Two Palestinians were killed and several others injured on Sunday evening when Israeli artillery shelled the al‑Joren area of Jabalia town in northern Gaza, while two infants died from malnutrition as the devastated Gaza Strip remains under a deadly siege amidst constant Israeli violations.
The Israeli army shelled a densely populated section of Jabalia al‑Balad, where families displaced from earlier attacks have been sheltering, killing two Palestinians and injuring several others.
Emergency crews said they were unable to reach all the wounded because access roads remain destroyed and Israeli fire continues in the area.
In addition, two Palestinian infants; Wassim Hammouda, 1, and two‑month‑old Sanad al‑Sharif, died from malnutrition at Al‑Aqsa Hospital in Deir al‑Balah, in central Gaza.
Their deaths come as the Israeli blockade continues to restrict the entry of food, medicine, and essential supplies into the besieged Strip.
The latest developments came as Israel imposed a full closure on all crossings in the occupied Palestinian territories, including the Rafah crossing with Egypt, deepening fears of a renewed famine in the Gaza Strip.
The closure, announced Saturday and effective Sunday, halts the movement of goods and people at a time when Gaza’s population is already facing severe shortages of food, fuel, and medicine.
Israeli authorities linked the shutdown to the joint U.S.–Israeli military offensive launched against Iran, but humanitarian agencies warn that the decision effectively cuts off Gaza’s last remaining supply routes.
Breaking: Israel escalates its attacks on Palestinians — two people were killed and several others injured in an Israeli artillery strike targeting the Al-Jarn area in Jabalia al-Balad, northern Gaza.
-Footage from a previous crime. pic.twitter.com/AswvvDVOXy— Ramy Abdu| رامي عبده (@RamAbdu) March 1, 2026
Israel’s Coordinator of Government Activities in the Territories said the closure applies to all crossings with the occupied West Bank and Gaza, including Rafah, “until further notice.”

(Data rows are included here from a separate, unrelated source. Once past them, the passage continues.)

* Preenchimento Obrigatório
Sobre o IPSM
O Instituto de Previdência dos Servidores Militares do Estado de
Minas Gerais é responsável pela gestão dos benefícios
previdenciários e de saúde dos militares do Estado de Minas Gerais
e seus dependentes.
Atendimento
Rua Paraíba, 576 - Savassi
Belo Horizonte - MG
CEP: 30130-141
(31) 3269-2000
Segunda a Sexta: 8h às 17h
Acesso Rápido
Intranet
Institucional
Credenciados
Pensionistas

Humanitarian officials stress that the move threatens to choke off essential supplies in a territory almost entirely dependent on what enters through these crossings.
The shutdown follows months of deliberate restrictions that have already pushed large parts of Gaza to the brink of starvation.

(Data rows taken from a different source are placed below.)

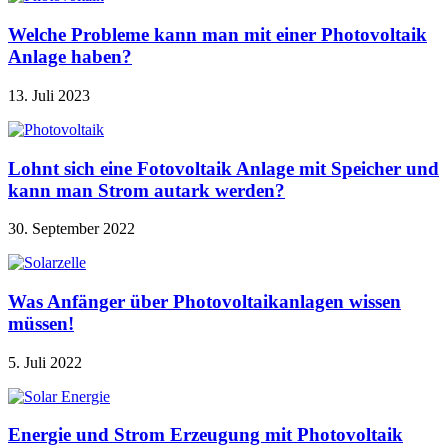
Welche Probleme kann man mit einer Photovoltaik
Anlage haben?
13. Juli 2023
Lohnt sich eine Fotovoltaik Anlage mit Speicher und
kann man Strom autark werden?
30. September 2022
Was Anfänger über Photovoltaikanlagen wissen
müssen!
5. Juli 2022
Energie und Strom Erzeugung mit Photovoltaik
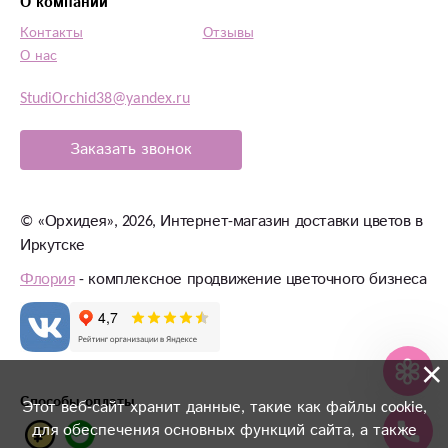
О компании
Контакты
Отзывы
О нас
StudiOrchid38@yandex.ru
Заказать звонок
©
«Орхидея»
, 2026, Интернет-магазин доставки цветов в
Иркутске
Флория
- комплексное продвижение цветочного бизнеса
×
Способы оплаты
Этот веб-сайт хранит данные, такие как файлы cookie,
для обеспечения основных функций сайта, а также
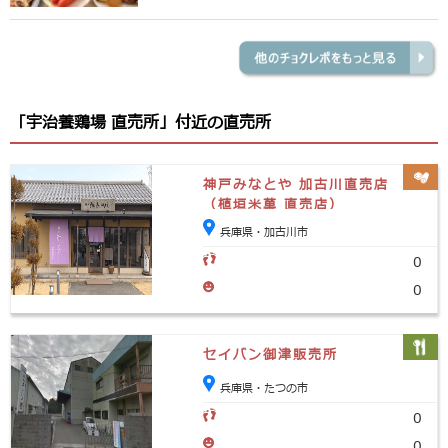
「宇治養鶏場 直売所」付近の直売所
神戸みなとや 加古川直売店
（植垣米菓 直売店）
兵庫県・加古川市
0
0
セイバン御津販売所
兵庫県・たつの市
0
0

Since the declared “ceasefire” on October 11, 2025, the cumulative toll has risen to 629 Palestinians killed and 1,693 injured, with 735 bodies recovered from destroyed areas. The overall death toll since October 7, 2023, has reached 72,096 killed and 171,791 injured. These numbers align with casualty patterns reported by major Palestinian and international outlets documenting the inability of rescue teams to reach bombed neighborhoods amid ongoing Israeli operations.
Humanitarian organizations warn that the renewed closure of crossings risks accelerating famine conditions.
Previous periods of tightened blockade have led to widespread hunger, with families surviving on minimal food distributions and makeshift aid channels.
The latest shutdown, combined with continued bombardment, threatens to deepen the crisis at a moment when Gaza’s health system, food networks, and civil‑defense infrastructure are already near total collapse.
Bodies remain under collapsed buildings and in open streets in northern Gaza, where emergency workers say they cannot reach many of the wounded due to ongoing shelling and the destruction of roads.